In Sierra Leone, too, fear has gripped the population. The government has announced that anyone who helps to conceal those suspected of having contracted Ebola, will face two years imprisonment. Yet, as in Liberia, health facilities are patchy. Even Medecins Sans Frontieres, one of the bravest humanitarian organisations in the world (its forte is to send doctors into areas of danger where normal medical personnel don’t dare to operate) is said to be withdrawing many of its staff from Sierra Leone. And the World Health Organisation (WHO) is in no better position, either.

In fact, whilst the West African governments are sinking under the weight of their own helplessness, the outside world does not appear to be doing much to help them.

 

 Air France has been told by the French government not to fly to Sierra Leone any more. Some other airlines have similarly decided to avoid both Sierra Leone and Liberia. This will only worsen the situation for the two countries.

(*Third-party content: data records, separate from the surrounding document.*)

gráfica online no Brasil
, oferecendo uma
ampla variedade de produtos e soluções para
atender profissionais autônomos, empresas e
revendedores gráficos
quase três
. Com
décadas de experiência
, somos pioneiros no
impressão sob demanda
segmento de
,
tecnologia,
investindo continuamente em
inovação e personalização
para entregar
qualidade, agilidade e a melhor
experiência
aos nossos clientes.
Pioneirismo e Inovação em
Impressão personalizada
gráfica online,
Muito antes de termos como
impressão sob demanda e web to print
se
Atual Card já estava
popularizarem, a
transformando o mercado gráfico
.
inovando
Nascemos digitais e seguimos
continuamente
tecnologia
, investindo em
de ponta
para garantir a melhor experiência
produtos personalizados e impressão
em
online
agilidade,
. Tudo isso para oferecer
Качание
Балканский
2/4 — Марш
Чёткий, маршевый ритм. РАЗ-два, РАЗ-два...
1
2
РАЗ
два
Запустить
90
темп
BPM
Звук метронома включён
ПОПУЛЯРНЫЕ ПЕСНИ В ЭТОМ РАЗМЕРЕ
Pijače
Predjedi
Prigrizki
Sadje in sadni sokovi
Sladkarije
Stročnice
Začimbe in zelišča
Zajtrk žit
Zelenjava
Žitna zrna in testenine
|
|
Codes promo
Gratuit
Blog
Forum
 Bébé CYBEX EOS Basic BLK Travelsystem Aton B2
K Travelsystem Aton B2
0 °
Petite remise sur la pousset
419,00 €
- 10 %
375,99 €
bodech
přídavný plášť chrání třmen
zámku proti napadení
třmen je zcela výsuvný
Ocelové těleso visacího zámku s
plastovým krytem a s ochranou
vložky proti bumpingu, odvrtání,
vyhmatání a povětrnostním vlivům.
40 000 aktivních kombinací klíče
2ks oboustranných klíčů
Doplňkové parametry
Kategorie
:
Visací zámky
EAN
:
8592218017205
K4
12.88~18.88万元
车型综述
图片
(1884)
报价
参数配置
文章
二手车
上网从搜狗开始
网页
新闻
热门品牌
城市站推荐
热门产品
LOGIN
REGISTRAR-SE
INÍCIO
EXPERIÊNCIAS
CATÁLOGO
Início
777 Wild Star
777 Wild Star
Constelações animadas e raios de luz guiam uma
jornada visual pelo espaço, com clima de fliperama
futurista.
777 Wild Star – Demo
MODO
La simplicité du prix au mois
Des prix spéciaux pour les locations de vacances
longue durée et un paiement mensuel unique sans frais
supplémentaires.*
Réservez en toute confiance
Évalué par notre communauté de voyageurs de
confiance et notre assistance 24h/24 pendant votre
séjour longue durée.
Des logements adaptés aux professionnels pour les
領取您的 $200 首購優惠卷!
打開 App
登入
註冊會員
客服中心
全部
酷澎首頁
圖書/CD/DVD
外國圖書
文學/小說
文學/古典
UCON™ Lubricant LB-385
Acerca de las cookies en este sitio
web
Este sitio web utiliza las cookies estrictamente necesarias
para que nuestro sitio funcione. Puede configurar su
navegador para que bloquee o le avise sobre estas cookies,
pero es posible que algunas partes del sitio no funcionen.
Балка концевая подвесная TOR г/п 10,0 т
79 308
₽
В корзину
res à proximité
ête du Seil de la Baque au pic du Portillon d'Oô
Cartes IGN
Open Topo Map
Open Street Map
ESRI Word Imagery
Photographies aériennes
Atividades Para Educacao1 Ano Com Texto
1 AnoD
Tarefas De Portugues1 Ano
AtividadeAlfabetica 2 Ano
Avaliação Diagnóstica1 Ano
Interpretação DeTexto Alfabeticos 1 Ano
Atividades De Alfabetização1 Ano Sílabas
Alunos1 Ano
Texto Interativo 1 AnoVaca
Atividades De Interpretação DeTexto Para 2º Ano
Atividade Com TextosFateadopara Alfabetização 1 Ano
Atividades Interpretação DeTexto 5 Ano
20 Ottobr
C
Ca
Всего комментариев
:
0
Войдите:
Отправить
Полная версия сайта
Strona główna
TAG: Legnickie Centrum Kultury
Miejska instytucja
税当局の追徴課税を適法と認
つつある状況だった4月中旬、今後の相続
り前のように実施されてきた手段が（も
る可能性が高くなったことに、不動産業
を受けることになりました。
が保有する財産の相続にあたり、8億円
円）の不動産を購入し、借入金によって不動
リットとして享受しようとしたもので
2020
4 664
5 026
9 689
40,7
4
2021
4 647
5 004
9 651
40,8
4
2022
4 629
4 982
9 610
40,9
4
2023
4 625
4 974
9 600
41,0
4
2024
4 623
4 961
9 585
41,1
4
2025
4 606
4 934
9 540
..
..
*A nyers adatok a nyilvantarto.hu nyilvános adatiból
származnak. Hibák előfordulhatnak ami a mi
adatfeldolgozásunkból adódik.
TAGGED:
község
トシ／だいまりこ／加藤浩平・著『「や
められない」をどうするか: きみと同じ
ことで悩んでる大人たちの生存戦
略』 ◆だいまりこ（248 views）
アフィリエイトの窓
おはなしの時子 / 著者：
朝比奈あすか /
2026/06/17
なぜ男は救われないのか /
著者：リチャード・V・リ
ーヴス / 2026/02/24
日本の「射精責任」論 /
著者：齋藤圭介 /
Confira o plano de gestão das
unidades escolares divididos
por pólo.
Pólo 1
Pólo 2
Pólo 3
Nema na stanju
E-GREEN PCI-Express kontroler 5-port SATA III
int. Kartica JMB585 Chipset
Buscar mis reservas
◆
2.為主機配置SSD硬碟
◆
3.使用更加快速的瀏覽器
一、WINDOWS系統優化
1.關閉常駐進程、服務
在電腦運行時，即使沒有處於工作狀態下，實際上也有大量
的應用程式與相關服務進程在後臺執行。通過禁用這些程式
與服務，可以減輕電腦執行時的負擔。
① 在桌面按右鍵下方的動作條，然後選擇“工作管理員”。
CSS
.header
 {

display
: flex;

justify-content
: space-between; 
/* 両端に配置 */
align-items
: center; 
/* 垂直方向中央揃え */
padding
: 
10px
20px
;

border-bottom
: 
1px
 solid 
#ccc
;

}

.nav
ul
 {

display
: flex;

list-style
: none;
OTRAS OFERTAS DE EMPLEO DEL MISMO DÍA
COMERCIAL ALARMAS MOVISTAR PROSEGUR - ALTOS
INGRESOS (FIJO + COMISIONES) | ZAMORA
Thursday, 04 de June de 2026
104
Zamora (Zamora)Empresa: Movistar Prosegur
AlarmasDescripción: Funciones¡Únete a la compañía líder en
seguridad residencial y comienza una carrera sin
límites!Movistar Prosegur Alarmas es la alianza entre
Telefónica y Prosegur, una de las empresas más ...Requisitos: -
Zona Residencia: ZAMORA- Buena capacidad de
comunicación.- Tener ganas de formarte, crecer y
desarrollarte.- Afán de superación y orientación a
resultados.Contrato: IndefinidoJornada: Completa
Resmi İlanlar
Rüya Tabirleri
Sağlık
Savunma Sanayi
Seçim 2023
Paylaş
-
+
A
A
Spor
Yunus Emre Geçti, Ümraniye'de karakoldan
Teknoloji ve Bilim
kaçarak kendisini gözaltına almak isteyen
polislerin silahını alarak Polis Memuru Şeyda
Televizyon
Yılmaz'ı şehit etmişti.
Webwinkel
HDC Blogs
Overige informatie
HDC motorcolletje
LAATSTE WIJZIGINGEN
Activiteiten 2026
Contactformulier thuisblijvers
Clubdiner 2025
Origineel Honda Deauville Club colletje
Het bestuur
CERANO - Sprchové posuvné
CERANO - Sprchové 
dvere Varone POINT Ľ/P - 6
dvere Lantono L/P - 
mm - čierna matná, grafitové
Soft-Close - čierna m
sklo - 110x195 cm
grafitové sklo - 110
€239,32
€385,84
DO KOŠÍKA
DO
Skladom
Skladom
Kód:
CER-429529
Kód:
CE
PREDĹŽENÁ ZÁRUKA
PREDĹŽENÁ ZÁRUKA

It means that medical personnel and medical supplies, in the rare case of being made available, cannot be flown speedily on the aircraft of the Airlines concerned to go and assist in the ‘quarantined’ countries.

France should answer this question: it is a member of the WHO, and the WHO has said clearly that it is not necessary to stop flights to countries affected by Ebola, so long as strict vigilance is exercised at airports to spot persons who have possibly been stricken by Ebola. So why is France ordering Air France not to go to Sierra Leone, while apparently allowing the same Airline to go to Guinea?

The role of the World Health Organisation (WHO) in all this has also been confusing. The organisation has declared the Ebola outbreak as a ‘health emergency’. But it has not put into place any radical plan to URGENTLY mobilise world-wide medical assistance for the countries being crippled by the disease. The WHO should, by now, have asked countries capable of providing assistance, to fly personnel and supplies in huge quantities to the stricken countries.

It is no secret that the United States, Britain, France, Germany, Russia and China have all got units of medical personnel who are experts in fighting against nuclear and chemical-warfare attacks. The armed forces of all these countries incorporate trained units that are on standby to be flown into danger areas, if and when their territories are attacked with nuclear or chemical weapons. These well-equipped, highly-trained personnel can be given emergency instruction on how to change their techniques to combat Ebola. They can then be flown to the epicentres of the disease and practise the same safe methods of providing medical care to disease victims, which they would carry out if a nuclear or chemical attack occurred. In fact, the Ebola attack could provide them with useful practical experience in fighting dangerous illnesses.

Why are the advanced countries not doing it? Ask me another.

What makes the inaction of these countries – especially the United States – more puzzling is that the USA was actually carrying out a research programme into haemorrhagic fevers, such as Lassa and Ebola (under a contract awarded to Tulane University and other groups of scientists worth about $300m) in the three countries that constitute the Mano River basin (Liberia, Sierra Leone and Guinea) before the outbreak began. Whatever the three countries have, or have not, contributed to American medical research, the fact that they were willing to allow the Americans to carry out medical research in their territory, places a MORAL DUTY on the United States in particular to lend them a hand to fight a terrible scourge like Ebola.

I am certain that if it was tasked to do so, the United States Army could fly fully-equipped, ready-made personnel isolation structures to the three countries. And, of course, it could take the health carers there, the latex gloves and sealed uniforms, without which no-one can safely go near an Ebola patient.